— Requirement 1 —
In the debate announcement below, who chairs the debate?
— Requirement 2 —
Reproduce the passage of the debate announcement between "To celebrate Museums" and "surrounding contemporary culture.", inclusive.
— Requirement 3 —
Which artists does the debate announcement name as subjects of books that Ralph Rugoff contributed to?

— Text provided —
'Who do they think we are?' A debate on contemporary culture at the British Museum

To celebrate Museums and Galleries Month The Art Fund and the British Museum are joining forces to stage a debate exploring the issues surrounding contemporary culture.

Chaired by Bonnie Greer, a distinguished panel of writers, artists and cultural commentators will ask how today’s creatives help to define us. In an era when artists seem increasingly obsessed with themselves, do they still have something to say about society as a whole? Our society is increasingly diverse, and yet only a small number of ethnic minority artists have a high profile – how can the arts be a mirror for minority groups?

The Panellists:

Ralph Rugoff is Director of the Hayward Gallery. As a curator Ralph has organized numerous exhibitions over the past sixteen years, as well as contributing to books on artists such as Mike Kelley, David Hammons, Paul McCarthy and Roni Horn. He is also the author of Circus Americanus (Verso, 1995), a book of essays on popular visual culture. Ralph is also a committee member of The Art Fund’s new 5 million international contemporary art scheme, Art Fund International.

— Data section —
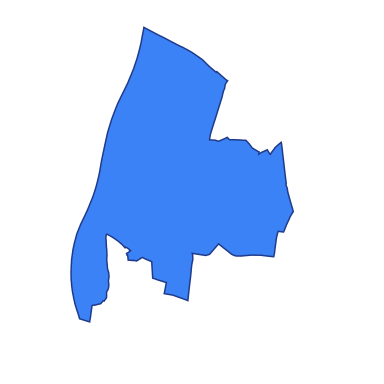 the district of Druten, Gelderland, Netherlands, rotated 283°
{"feature_id": "6326949B94625978297128", "entity_name": "Druten", "entity_type": "district", "adm_level": 2, "iso_a3": "NLD", "parent_name": "Netherlands", "parent_adm1": "Gelderland", "projection": "orthographic", "projection_center": [5.596, 51.869], "detail": "fine", "context": "isolated", "style": "filled", "palette": "blue", "viewbox_px": 384, "rotation_deg": 283, "n_neighbors": 0, "source": "geoboundaries", "source_scale": "gbopen_adm2", "svg_char_len": 5697}
<svg xmlns="http://www.w3.org/2000/svg" viewBox="0 0 384 384"><g transform="rotate(283 192 192)"><path d="M341.6,108.1L338.0,108.3L331.9,108.5L326.1,108.8L324.9,108.8L322.5,108.8L317.1,108.7L312.0,108.5L309.5,108.4L306.5,108.1L298.2,107.3L296.0,106.9L293.3,106.5L287.0,105.4L284.3,105.0L276.1,103.1L271.8,102.1L268.5,101.3L265.2,100.6L263.7,100.2L261.3,99.7L259.8,99.5L256.9,99.0L249.9,98.0L244.2,97.3L231.1,96.4L217.9,96.5L213.7,96.6L203.6,96.8L199.0,97.0L192.4,97.4L189.4,97.5L186.5,97.6L181.9,97.5L179.3,97.5L174.7,97.3L170.7,97.0L167.2,96.7L163.1,96.2L160.3,95.7L152.1,94.4L145.2,93.0L135.5,90.8L131.6,90.2L125.2,89.2L124.8,89.2L123.0,89.1L121.4,89.1L116.3,88.9L112.5,88.9L110.2,89.0L109.0,89.0L99.1,89.9L95.2,90.6L93.2,90.9L90.6,91.4L87.0,92.1L79.3,94.0L75.8,95.2L74.0,95.7L71.4,96.7L68.6,97.7L64.5,99.5L62.2,100.5L58.7,102.2L57.3,102.8L53.4,105.0L52.0,105.8L46.6,109.1L43.8,110.6L43.2,111.0L42.4,121.5L48.6,121.1L48.8,121.1L51.2,120.8L53.1,120.7L54.3,120.5L55.2,120.5L58.2,120.2L58.7,120.1L59.0,120.4L59.8,121.7L59.7,122.3L60.0,123.0L61.8,126.4L62.0,127.0L62.4,127.7L62.6,128.0L62.8,128.3L64.8,129.3L65.4,129.7L66.0,130.0L66.0,131.0L66.5,131.1L67.3,131.4L68.8,132.2L69.2,132.3L69.9,132.4L70.2,132.4L71.5,132.2L73.6,131.6L75.1,131.3L75.5,131.4L75.9,131.4L77.7,132.0L78.2,132.1L78.8,132.1L79.5,132.2L80.3,132.2L80.6,132.1L81.3,132.1L83.4,131.7L84.1,131.5L84.4,131.4L85.6,130.8L86.0,130.7L86.3,130.6L87.3,130.5L88.4,130.4L89.8,130.3L90.3,130.3L91.5,130.0L93.7,129.3L94.6,129.0L95.4,128.6L96.7,127.8L98.2,127.0L99.3,126.6L100.1,126.3L102.0,125.8L103.3,125.3L106.3,124.3L108.0,123.9L108.8,123.8L109.1,123.7L110.9,123.5L111.5,123.3L113.3,122.8L115.3,122.3L117.4,121.6L118.8,121.1L120.6,120.6L122.0,120.2L124.1,119.6L124.6,119.5L126.1,119.0L127.3,118.6L129.1,118.2L129.7,118.1L130.0,118.1L130.4,118.1L131.0,118.3L131.6,118.3L131.8,118.4L131.6,119.2L131.5,119.7L131.0,121.7L130.6,122.8L130.3,123.9L129.2,127.0L127.7,130.6L127.5,131.1L125.2,135.5L125.0,135.9L123.4,138.1L122.6,139.3L123.3,139.6L123.3,140.1L122.7,142.2L122.5,142.5L121.5,144.5L121.4,144.5L121.0,145.2L120.5,144.5L120.2,144.7L119.1,143.8L118.6,143.4L117.4,142.0L116.8,142.5L116.5,142.6L116.2,142.8L115.9,142.8L115.7,143.0L115.9,143.4L115.7,143.5L115.1,143.8L114.5,144.1L113.8,144.3L111.3,145.1L111.4,145.7L111.6,147.2L111.9,150.0L112.2,150.1L112.3,150.3L112.3,153.5L115.3,156.5L116.0,157.2L116.8,158.0L117.0,158.4L117.0,158.5L117.0,158.8L117.0,159.1L116.7,159.8L116.5,160.5L116.3,161.5L115.9,163.6L115.6,165.1L115.5,166.2L115.1,168.4L114.4,168.6L99.2,173.1L99.2,173.3L99.0,175.6L98.7,177.8L98.6,178.8L98.6,179.3L98.5,179.8L98.5,180.6L98.1,185.7L97.9,186.8L98.0,187.4L86.7,187.8L86.9,190.9L87.2,196.5L86.7,200.8L86.0,207.0L85.4,211.6L85.2,212.4L97.7,210.9L108.0,209.8L113.6,209.1L115.6,208.8L120.4,208.2L121.6,208.1L124.5,208.0L125.7,208.0L126.7,207.9L128.0,207.6L130.8,206.8L131.2,206.6L132.3,206.0L132.3,206.5L132.8,213.4L132.9,215.3L133.1,217.2L133.2,219.3L133.4,220.0L133.9,220.8L135.1,223.0L135.4,223.2L135.5,223.3L144.3,227.9L146.7,229.2L147.4,229.5L146.9,230.6L145.9,232.7L144.3,236.1L143.4,238.0L142.4,240.2L141.3,242.3L140.9,243.4L140.6,243.7L140.5,244.1L140.2,244.9L139.9,246.1L139.8,246.5L139.7,247.2L139.6,248.3L139.6,248.8L139.6,249.3L139.7,249.7L139.7,250.1L139.8,250.5L139.9,251.0L140.0,251.3L140.3,252.6L140.6,254.1L140.8,254.6L141.7,257.5L142.0,258.1L142.3,259.2L143.6,263.2L143.7,263.7L143.8,263.9L144.2,265.5L144.9,268.9L145.3,270.6L145.8,272.8L145.9,273.8L146.4,278.5L147.3,286.2L148.1,286.2L148.6,286.1L150.3,286.2L152.9,285.9L155.5,285.6L156.7,285.5L166.4,284.6L169.3,284.6L171.4,284.7L173.1,284.8L173.2,286.5L173.6,290.2L175.5,290.6L181.6,291.5L182.0,291.6L188.6,293.0L188.8,293.0L188.9,292.9L189.0,292.9L191.6,293.7L195.4,294.9L195.5,294.9L195.6,295.1L197.8,294.0L203.1,291.0L209.7,287.4L212.5,285.9L213.8,285.2L214.3,285.0L214.7,284.9L215.2,284.7L217.0,283.9L217.5,283.7L217.8,283.5L218.9,282.7L219.6,282.2L220.2,282.0L220.7,281.8L221.5,281.9L233.3,277.6L243.2,274.1L248.7,272.1L253.4,270.5L256.5,269.3L259.1,268.4L260.5,267.7L256.6,264.8L255.1,263.8L254.0,263.0L253.7,262.8L253.4,262.7L252.6,262.5L248.3,260.5L248.0,260.4L247.7,260.3L246.3,259.9L246.3,259.7L246.6,259.3L247.1,258.7L247.6,258.2L250.1,255.8L248.9,254.4L247.9,253.2L248.0,253.1L247.1,252.0L246.3,250.9L244.9,249.5L243.9,248.5L246.2,248.3L246.4,246.9L246.5,246.5L246.8,245.9L247.7,243.1L248.2,241.7L248.3,241.3L248.5,240.8L248.8,240.4L251.7,237.0L251.9,236.7L252.0,236.6L253.2,234.8L254.5,232.9L254.0,230.5L253.5,227.1L253.0,224.3L252.6,222.3L252.4,221.0L252.3,220.9L252.2,220.6L252.1,219.8L251.9,219.1L251.6,217.9L251.4,216.9L251.4,216.7L251.5,216.6L252.1,215.6L253.0,214.4L253.2,214.1L251.5,212.0L250.6,210.8L247.7,206.8L247.6,206.6L247.5,206.4L247.4,205.8L247.6,204.5L247.7,203.7L247.7,203.1L247.3,200.7L246.8,197.3L250.8,197.0L252.1,197.0L252.7,197.0L257.6,197.3L263.8,197.8L264.0,197.8L268.2,198.2L273.9,198.6L279.2,199.0L289.6,199.8L290.3,199.9L290.7,199.9L293.6,199.9L295.2,199.9L296.9,200.0L297.4,200.0L298.6,200.1L298.9,200.2L299.7,200.4L300.4,200.5L303.2,200.2L303.5,200.2L303.9,200.2L304.6,200.3L305.8,200.6L306.5,200.9L307.2,201.2L308.4,201.7L308.8,200.6L309.0,200.1L309.3,199.3L310.6,197.1L311.5,195.3L314.3,190.2L314.9,189.1L314.8,188.9L314.1,188.7L314.5,187.8L317.1,182.7L318.0,181.0L318.9,179.5L320.2,177.3L322.5,173.7L322.8,173.3L323.3,172.2L323.8,171.2L324.5,169.4L324.8,168.8L325.2,167.7L325.5,166.9L326.7,163.9L327.8,161.1L328.5,158.8L328.6,158.6L328.6,158.4L328.8,158.1L328.8,157.9L329.7,154.9L329.9,154.0L331.1,149.6L331.0,149.4L332.5,143.3L334.2,136.7L335.1,133.4L335.9,130.4L336.4,128.2L336.8,127.1L336.8,126.9L336.7,126.6L337.4,123.9L339.3,116.7L341.6,108.1Z" fill="#3b82f6" stroke="#1e3a8a" stroke-width="1.5"/></g></svg>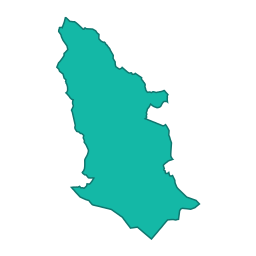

— Right answer 1 —
Bonnie Greer

— Right answer 2 —
To celebrate Museums and Galleries Month The Art Fund and the British Museum are joining forces to stage a debate exploring the issues surrounding contemporary culture.

— Right answer 3 —
Mike Kelley, David Hammons, Paul McCarthy, Roni Horn